Chiedo, quindi, un autorevole parere sulla possibilità che non vi sia l'obbligo di vietare l'autorizzazione a costruire senza che sia stato previsto, in abitazioni di tale elevazione, un servizio ascensore fino all'ultimo piano abitativo e per contro, quindi, l'obbligo d'inserire nella nuova costruzione l'edificazione di tale manufatto fino all'ultimo piano abitativo.
Chiedo in subordine anche un parere su quale comportamento tenere ove le risposte convergano nelle conclusioni di principio con le mie considerazioni.
RISPOSTA
Gentile utente,
sicuramente non è vietata l'autorizzazione a costruire un ascensore, nel caso da lei descritto.
Anzi, si possono affermare alcune cose, deducendole dalla normativa in vigore, a sostegno della obbligatorietà della presenza di un ascensore fino all'ultimo piano.
Possiamo fare alcune ipotesi, poiché il suo racconto è carente su alcuni elementi.

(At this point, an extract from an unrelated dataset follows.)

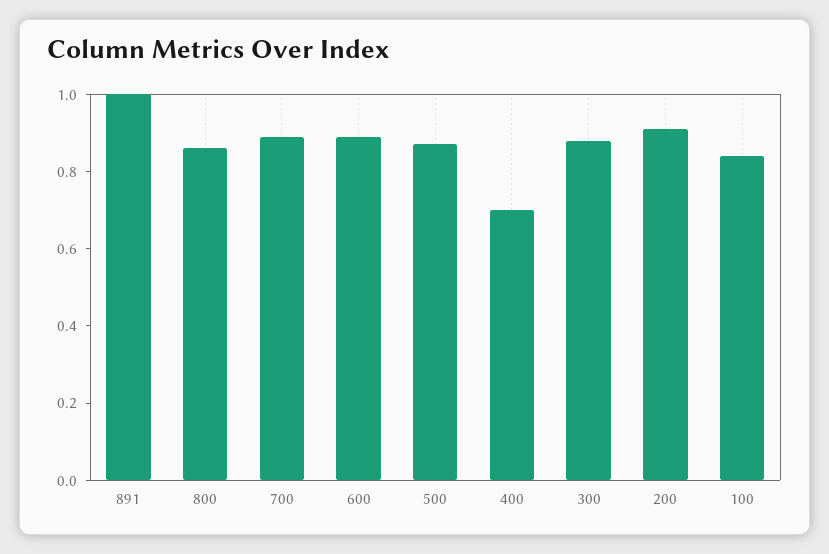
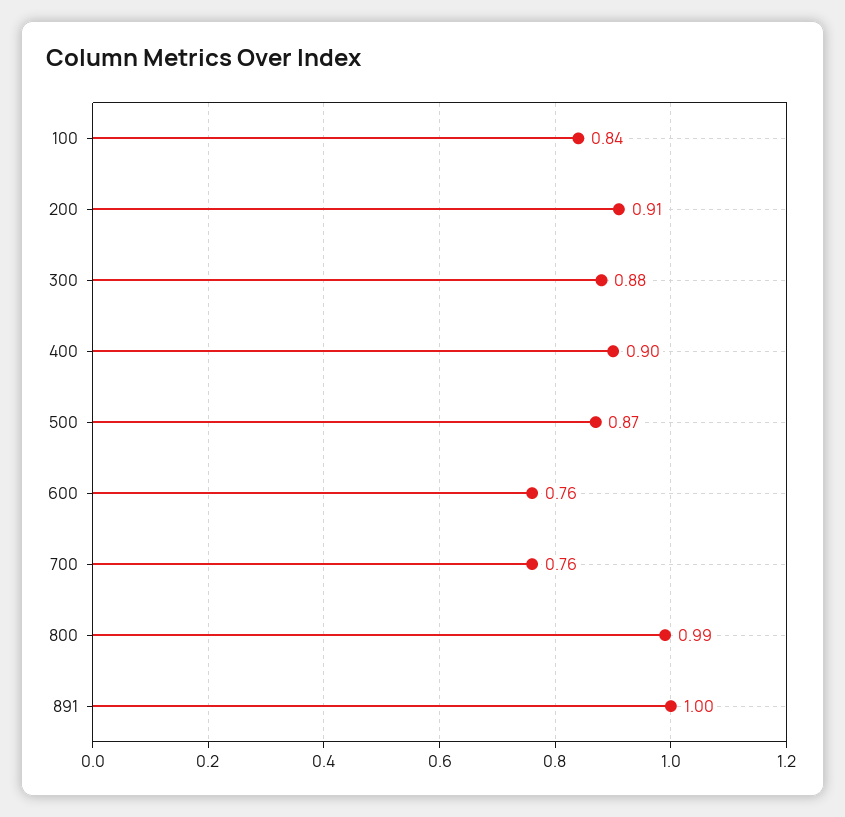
800: 0.85 -> 0.99
700: 0.9 -> 0.76
600: 0.9 -> 0.76
400: 0.7 -> 0.9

Ad esempio, quale era la originaria destinazione d'uso dei locali del 9° piano? Abitazione o servizi?
Se il nono piano fosse stato progettato e approvato come soffitte, cioè locali di servizio, individuali o comuni, la legge garantisce per tali unità ambientali il requisito dell'accessibilità, quindi il piano nono avrebbe dovuto essere collegato mediante ascensore.
Nel caso in cui il nono piano sia identificato come "area adibita a locali tecnici, il cui accesso è riservato ai soli addetti specializzati", può essere richiesta una deroga all'applicazione delle prescrizioni in materia di superamento delle barriere architettoniche e, quindi, non deve essere necessariamente accessibile: non è obbligatorio l'inserimento di un ascensore.
Accessibilità
Se al nono piano vi sono le soffitte con relative porte di accesso e relativi percorsi comuni, questi devono essere accessibili, quindi l'ascensore è d'obbligo.
Adattabilità
Se l'accesso alle soffitte, o a quello che sono legalmente diventate nella loro destinazione, avviene esclusivamente dall'interno dei singoli appartamenti, allora le soffitte devono essere "adattabili", in quanto le unità immobiliari devono risultare "visitabili": ciò vuol dire che la realizzazione dell'edificio risulta corretta, se viene prevista la possibilità costruttiva di un futuro inserimento di un ascensore, tale da non richiedere impegnativi interventi strutturali: per esempio, predisponendo un locale, in prosecuzione del vano ascensore esistente, adatto al prolungamento del vano corsa.
Valutato quale sia il caso corrispondente alla sua realtà, se riscontrasse l'irregolarità dell'operato del costruttore, occorre considerare la possibilità di citarlo in giudizio.